**PROVIDED DATA**.

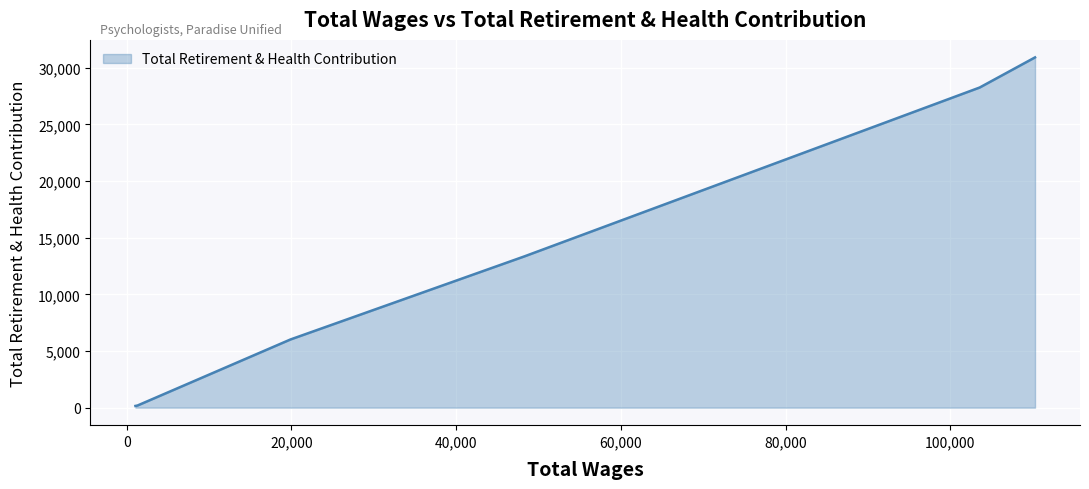

Does the chart display data point markers on the line(s)?

No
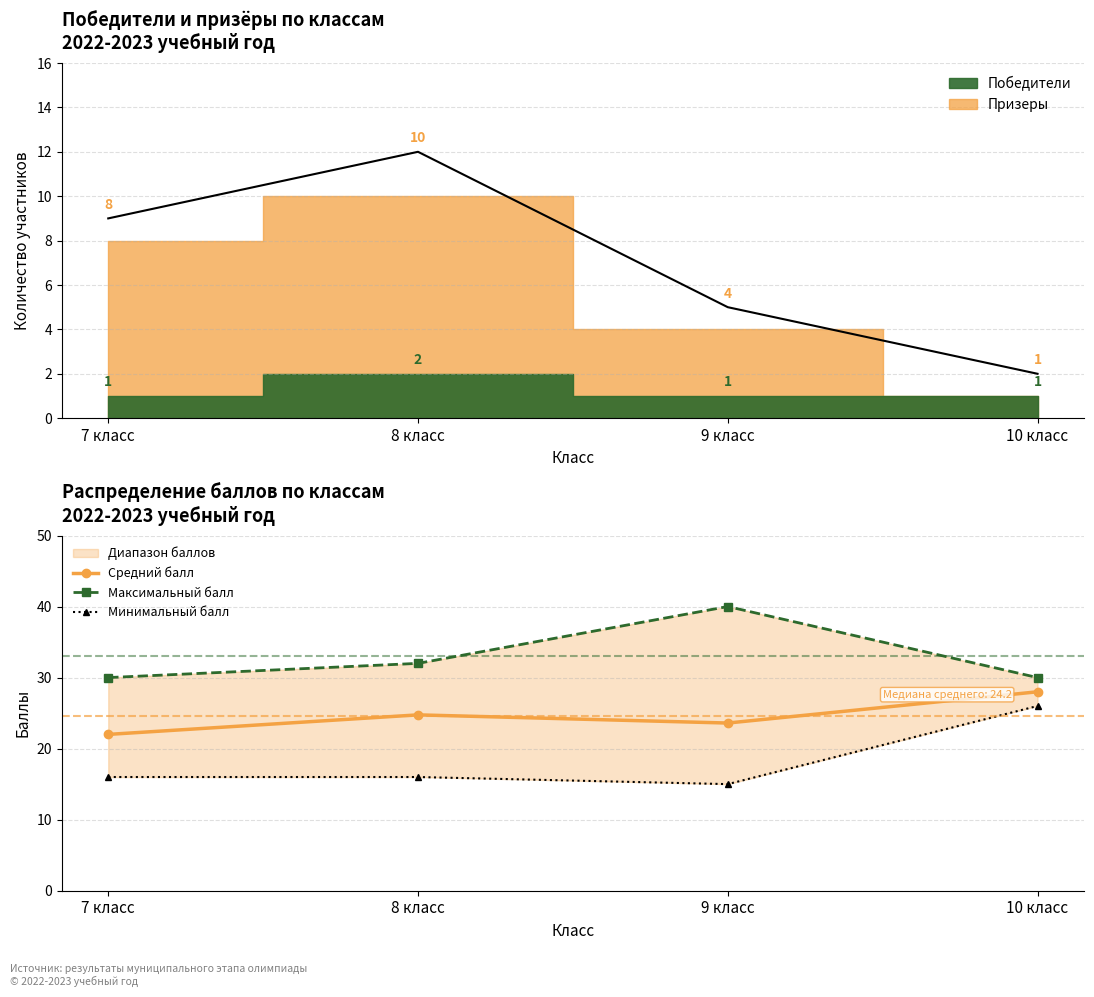

Is it true that Средний балл equals 23.6 at 9 класс?

True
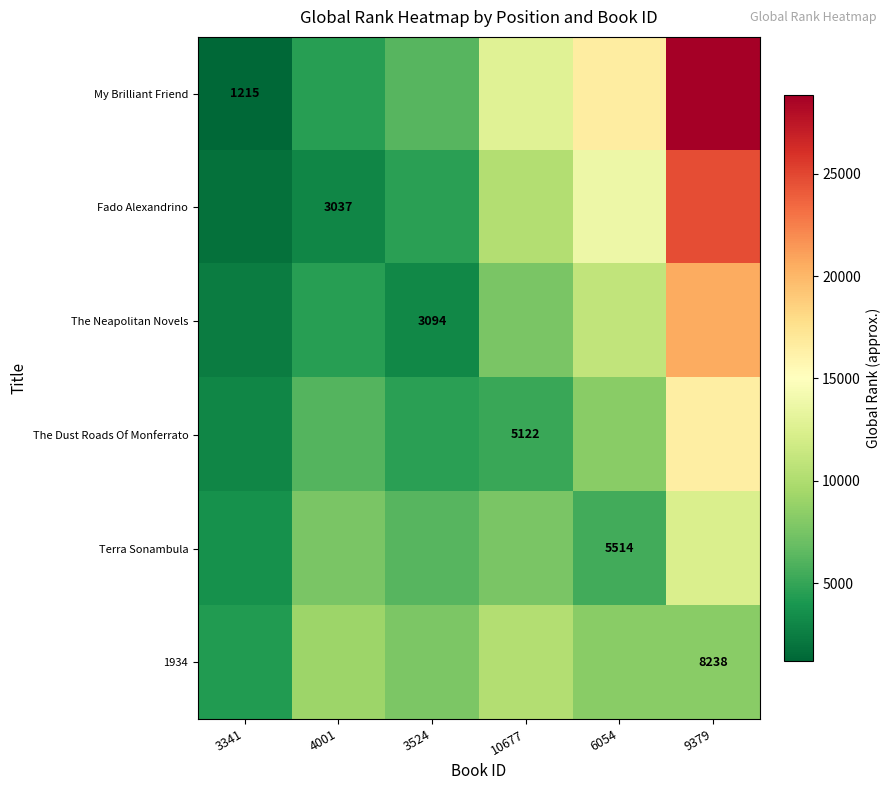

True or false: 1934 has a value of 4358.6 at 6054.

False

**WORK TASK**. Rewrite all of the data above with "chart" replaced by "graph" and everything else left unchanged. Leave the pictures out.

**TASK SOLUTION**.
Does the graph display data point markers on the line(s)?

No

Is it true that Средний балл equals 23.6 at 9 класс?

True

True or false: 1934 has a value of 4358.6 at 6054.

False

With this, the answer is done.